Yeah, I wouldn't blame your Ex-H, tbh. As a pp says, 2 days after admission is not emergency. That's not to say that you're wrong to feel for your DS, but children can be hard to read, especially if you know them.

Starlight456 · 14/06/2019 10:03

My son was in pain for a week once but always started at bedtime. Was better in the day . He got admitted to hospital and was in surgery within 24 hours .

I took him into school and spoke to his teacher she had her child with a broken bone for a weekend .

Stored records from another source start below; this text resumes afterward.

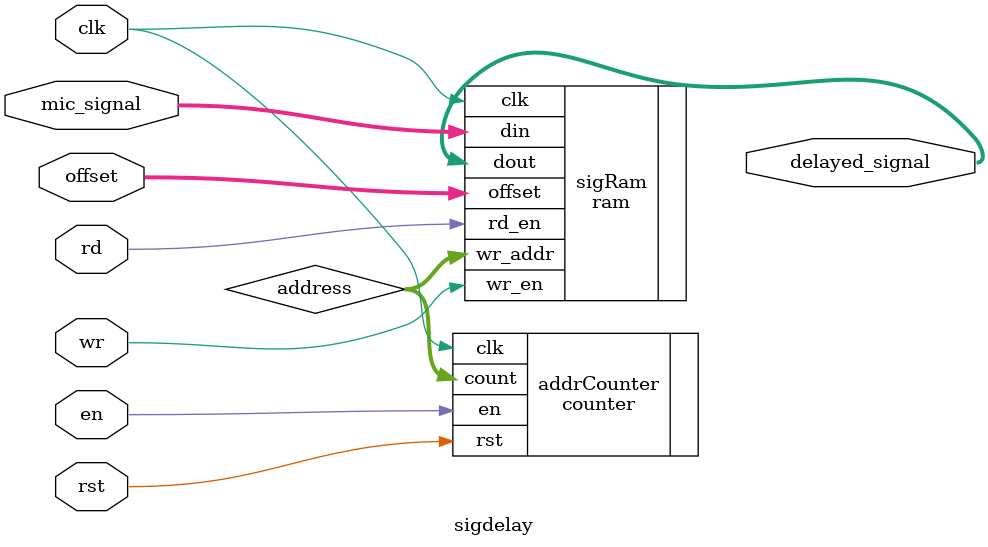
<source format=sv>
module sigdelay #(
    parameter   A_WIDTH = 8,
                D_WIDTH = 8
)(
    input logic                 clk,    
    input logic                 rst,    //counter
    input logic                 en,     //counter
    input logic                 wr,
    input logic                 rd,
    input logic [D_WIDTH-1:0]   mic_signal,
    input logic [D_WIDTH-1:0]   offset, //offset into ram     
    output logic [D_WIDTH-1:0]  delayed_signal //dout for ram
);

    logic [A_WIDTH-1:0]         address; //interconnect wire for counter

counter addrCounter (
    .clk(clk),
    .rst (rst),
    .en (en),
    .count (address)
);

ram sigRam(
    .clk (clk),
    .wr_en (wr),
    .rd_en (rd),
    .wr_addr (address),
    .offset (offset),
    .din (mic_signal),
    .dout (delayed_signal)
);

endmodule

</source>
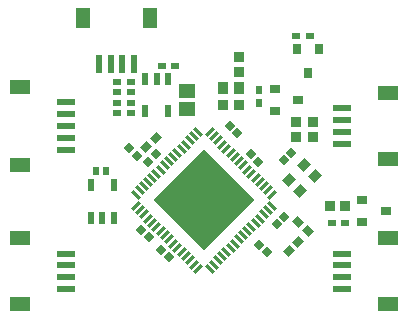
<source format=gbp>
G04*
G04 #@! TF.GenerationSoftware,Altium Limited,Altium Designer,24.5.2 (23)*
G04*
G04 Layer_Color=128*
%FSLAX44Y44*%
%MOMM*%
G71*
G04*
G04 #@! TF.SameCoordinates,E9FC05D7-2B72-4DC1-8FCA-AC280C2F8AC5*
G04*
G04*
G04 #@! TF.FilePolarity,Positive*
G04*
G01*
G75*
%ADD22R,0.6400X0.6000*%
%ADD24R,1.5500X0.6000*%
%ADD25R,1.8000X1.2000*%
%ADD28R,0.6000X0.6400*%
%ADD29R,0.6000X0.7500*%
%ADD31R,1.4000X1.3000*%
%ADD37R,0.9000X1.0000*%
%ADD73R,0.9500X0.8500*%
%ADD74R,0.8500X0.9500*%
G04:AMPARAMS|DCode=75|XSize=0.26mm|YSize=0.86mm|CornerRadius=0mm|HoleSize=0mm|Usage=FLASHONLY|Rotation=315.000|XOffset=0mm|YOffset=0mm|HoleType=Round|Shape=Rectangle|*
%AMROTATEDRECTD75*
4,1,4,-0.3960,-0.2121,0.2121,0.3960,0.3960,0.2121,-0.2121,-0.3960,-0.3960,-0.2121,0.0*
%
%ADD75ROTATEDRECTD75*%

%ADD76R,0.6000X1.5500*%
%ADD77R,1.2000X1.8000*%
G04:AMPARAMS|DCode=78|XSize=0.8mm|YSize=0.9mm|CornerRadius=0mm|HoleSize=0mm|Usage=FLASHONLY|Rotation=135.000|XOffset=0mm|YOffset=0mm|HoleType=Round|Shape=Rectangle|*
%AMROTATEDRECTD78*
4,1,4,0.6010,0.0354,-0.0354,-0.6010,-0.6010,-0.0354,0.0354,0.6010,0.6010,0.0354,0.0*
%
%ADD78ROTATEDRECTD78*%

%ADD79R,0.6000X1.0000*%
%ADD80R,0.9000X0.8000*%
G04:AMPARAMS|DCode=81|XSize=0.64mm|YSize=0.6mm|CornerRadius=0mm|HoleSize=0mm|Usage=FLASHONLY|Rotation=135.000|XOffset=0mm|YOffset=0mm|HoleType=Round|Shape=Rectangle|*
%AMROTATEDRECTD81*
4,1,4,0.4384,-0.0141,0.0141,-0.4384,-0.4384,0.0141,-0.0141,0.4384,0.4384,-0.0141,0.0*
%
%ADD81ROTATEDRECTD81*%

%ADD82P,8.4853X4X360.0*%
G04:AMPARAMS|DCode=83|XSize=0.86mm|YSize=0.26mm|CornerRadius=0mm|HoleSize=0mm|Usage=FLASHONLY|Rotation=315.000|XOffset=0mm|YOffset=0mm|HoleType=Round|Shape=Rectangle|*
%AMROTATEDRECTD83*
4,1,4,-0.3960,0.2121,-0.2121,0.3960,0.3960,-0.2121,0.2121,-0.3960,-0.3960,0.2121,0.0*
%
%ADD83ROTATEDRECTD83*%

%ADD84R,0.7500X0.6000*%
G04:AMPARAMS|DCode=85|XSize=0.64mm|YSize=0.6mm|CornerRadius=0mm|HoleSize=0mm|Usage=FLASHONLY|Rotation=45.000|XOffset=0mm|YOffset=0mm|HoleType=Round|Shape=Rectangle|*
%AMROTATEDRECTD85*
4,1,4,-0.0141,-0.4384,-0.4384,-0.0141,0.0141,0.4384,0.4384,0.0141,-0.0141,-0.4384,0.0*
%
%ADD85ROTATEDRECTD85*%

%ADD86R,0.8000X0.9000*%
%ADD87R,0.5500X1.0000*%
G04:AMPARAMS|DCode=88|XSize=0.6mm|YSize=0.75mm|CornerRadius=0mm|HoleSize=0mm|Usage=FLASHONLY|Rotation=45.000|XOffset=0mm|YOffset=0mm|HoleType=Round|Shape=Rectangle|*
%AMROTATEDRECTD88*
4,1,4,0.0530,-0.4773,-0.4773,0.0530,-0.0530,0.4773,0.4773,-0.0530,0.0530,-0.4773,0.0*
%
%ADD88ROTATEDRECTD88*%

G04:AMPARAMS|DCode=89|XSize=0.6mm|YSize=0.75mm|CornerRadius=0mm|HoleSize=0mm|Usage=FLASHONLY|Rotation=315.000|XOffset=0mm|YOffset=0mm|HoleType=Round|Shape=Rectangle|*
%AMROTATEDRECTD89*
4,1,4,-0.4773,-0.0530,0.0530,0.4773,0.4773,0.0530,-0.0530,-0.4773,-0.4773,-0.0530,0.0*
%
%ADD89ROTATEDRECTD89*%

G36*
X13435Y21213D02*
X0Y7778D01*
X-13435Y21213D01*
X0Y34648D01*
X13435Y21213D01*
D02*
G37*
G36*
X34648Y0D02*
X21213Y-13435D01*
X7778Y0D01*
X21213Y13435D01*
X34648Y0D01*
D02*
G37*
G36*
X-7778D02*
X-21213Y-13435D01*
X-34648Y0D01*
X-21213Y13435D01*
X-7778Y0D01*
D02*
G37*
G36*
X13435Y-21213D02*
X0Y-34648D01*
X-13435Y-21213D01*
X0Y-7778D01*
X13435Y-21213D01*
D02*
G37*
D22*
X-74000Y82400D02*
D03*
Y73600D02*
D03*
X-62000Y82400D02*
D03*
Y73600D02*
D03*
Y91600D02*
D03*
Y100400D02*
D03*
X-74000Y91600D02*
D03*
Y100400D02*
D03*
D24*
X-116680Y53000D02*
D03*
Y83000D02*
D03*
Y73000D02*
D03*
Y63000D02*
D03*
Y43000D02*
D03*
X116680Y-45000D02*
D03*
Y-75000D02*
D03*
Y-65000D02*
D03*
Y-55000D02*
D03*
Y68000D02*
D03*
Y58000D02*
D03*
Y48000D02*
D03*
Y78000D02*
D03*
X-116680Y-75000D02*
D03*
Y-45000D02*
D03*
Y-55000D02*
D03*
Y-65000D02*
D03*
D25*
X-155430Y96000D02*
D03*
Y30000D02*
D03*
X155430Y-88000D02*
D03*
Y-32000D02*
D03*
Y91000D02*
D03*
Y35000D02*
D03*
X-155430Y-32000D02*
D03*
Y-88000D02*
D03*
D28*
X-82600Y25000D02*
D03*
X-91400D02*
D03*
D29*
X47000Y82250D02*
D03*
Y93750D02*
D03*
D31*
X-14000Y93000D02*
D03*
Y77000D02*
D03*
D37*
X16250Y95000D02*
D03*
X29750D02*
D03*
D73*
X78000Y66500D02*
D03*
Y53500D02*
D03*
X92000Y66500D02*
D03*
Y53500D02*
D03*
X30000Y121500D02*
D03*
Y108500D02*
D03*
D74*
X119500Y-5000D02*
D03*
X106500D02*
D03*
X29500Y81000D02*
D03*
X16500D02*
D03*
D75*
X50806Y11915D02*
D03*
X47270Y15450D02*
D03*
X-57877Y-4844D02*
D03*
X-54341Y-8379D02*
D03*
X-50806Y-11915D02*
D03*
X-47270Y-15450D02*
D03*
X-43735Y-18986D02*
D03*
X-40199Y-22521D02*
D03*
X-36663Y-26057D02*
D03*
X-33128Y-29592D02*
D03*
X-29592Y-33128D02*
D03*
X-26057Y-36663D02*
D03*
X-22521Y-40199D02*
D03*
X-18986Y-43735D02*
D03*
X-15450Y-47270D02*
D03*
X-11915Y-50806D02*
D03*
X-8379Y-54341D02*
D03*
X-4844Y-57877D02*
D03*
X57877Y4844D02*
D03*
X54341Y8379D02*
D03*
X43735Y18986D02*
D03*
X40199Y22521D02*
D03*
X36663Y26057D02*
D03*
X33128Y29592D02*
D03*
X29592Y33128D02*
D03*
X26057Y36663D02*
D03*
X22521Y40199D02*
D03*
X18986Y43735D02*
D03*
X15450Y47270D02*
D03*
X11915Y50806D02*
D03*
X8379Y54341D02*
D03*
X4844Y57877D02*
D03*
D76*
X-79000Y115680D02*
D03*
X-69000D02*
D03*
X-59000D02*
D03*
X-89000D02*
D03*
D77*
X-102000Y154430D02*
D03*
X-46000D02*
D03*
D78*
X93819Y20414D02*
D03*
X84414Y29819D02*
D03*
X81586Y8181D02*
D03*
X72181Y17586D02*
D03*
D79*
X-95500Y-15000D02*
D03*
X-86000D02*
D03*
X-76500D02*
D03*
X-95500Y13000D02*
D03*
X-76500D02*
D03*
D80*
X60000Y75500D02*
D03*
Y94500D02*
D03*
X80000Y85000D02*
D03*
X134000Y-18500D02*
D03*
Y500D02*
D03*
X154000Y-9000D02*
D03*
D81*
X67889Y33889D02*
D03*
X74111Y40111D02*
D03*
X68111Y-13889D02*
D03*
X61889Y-20111D02*
D03*
X-47111Y32889D02*
D03*
X-40889Y39111D02*
D03*
D82*
X0Y0D02*
D03*
D83*
X4844Y-57877D02*
D03*
X8379Y-54341D02*
D03*
X11915Y-50806D02*
D03*
X15450Y-47270D02*
D03*
X18986Y-43735D02*
D03*
X22521Y-40199D02*
D03*
X26057Y-36663D02*
D03*
X29592Y-33128D02*
D03*
X33128Y-29592D02*
D03*
X36663Y-26057D02*
D03*
X40199Y-22521D02*
D03*
X43735Y-18986D02*
D03*
X47270Y-15450D02*
D03*
X50806Y-11915D02*
D03*
X54341Y-8379D02*
D03*
X57877Y-4844D02*
D03*
X-4844Y57877D02*
D03*
X-8379Y54341D02*
D03*
X-11915Y50806D02*
D03*
X-15450Y47270D02*
D03*
X-18986Y43735D02*
D03*
X-22521Y40199D02*
D03*
X-26057Y36663D02*
D03*
X-29592Y33128D02*
D03*
X-33128Y29592D02*
D03*
X-36663Y26057D02*
D03*
X-40199Y22521D02*
D03*
X-43735Y18986D02*
D03*
X-47270Y15450D02*
D03*
X-50806Y11915D02*
D03*
X-54341Y8379D02*
D03*
X-57877Y4844D02*
D03*
D84*
X89750Y139000D02*
D03*
X78250D02*
D03*
X119750Y-19000D02*
D03*
X108250D02*
D03*
X-35750Y114000D02*
D03*
X-24250D02*
D03*
D85*
X53111Y-44111D02*
D03*
X46889Y-37889D02*
D03*
X46111Y32889D02*
D03*
X39889Y39111D02*
D03*
X-63111Y44111D02*
D03*
X-56889Y37889D02*
D03*
X-46889Y-31111D02*
D03*
X-53111Y-24889D02*
D03*
X-36111Y-41889D02*
D03*
X-29889Y-48111D02*
D03*
X28111Y56889D02*
D03*
X21889Y63111D02*
D03*
D86*
X88000Y108000D02*
D03*
X97500Y128000D02*
D03*
X78500D02*
D03*
D87*
X-49500Y102500D02*
D03*
X-40000D02*
D03*
X-30500D02*
D03*
Y75500D02*
D03*
X-49500D02*
D03*
D88*
X79934Y-17934D02*
D03*
X88066Y-26066D02*
D03*
D89*
X80066Y-34934D02*
D03*
X71934Y-43066D02*
D03*
X-49066Y44934D02*
D03*
X-40934Y53066D02*
D03*
M02*

</source>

Point been I am sure he feels guilty but it happens unless there is more than a one off incident you need to find a way to move forward

Snowy81 · 28/06/2019 13:54

Ds 7 at the time, fell off the climbing frame in the garden, had a cry and carried on playing. Came in played on the PlayStation all evening. I dropped him at his dads the following day. 4 hours later dad phoned to say he was popping him to A&E as ds was complaining about the pain- he’d broken it! I was devastated.

2 years later out with dad and his family (including a doctor and physio), ds fell and said he’d broken his arm. You haven’t they all said. 6 hours later he was walking out of hospital with a cast on his broken arm.

It happens OP, more frequently than you’d realise. Hope your ds is on the mend.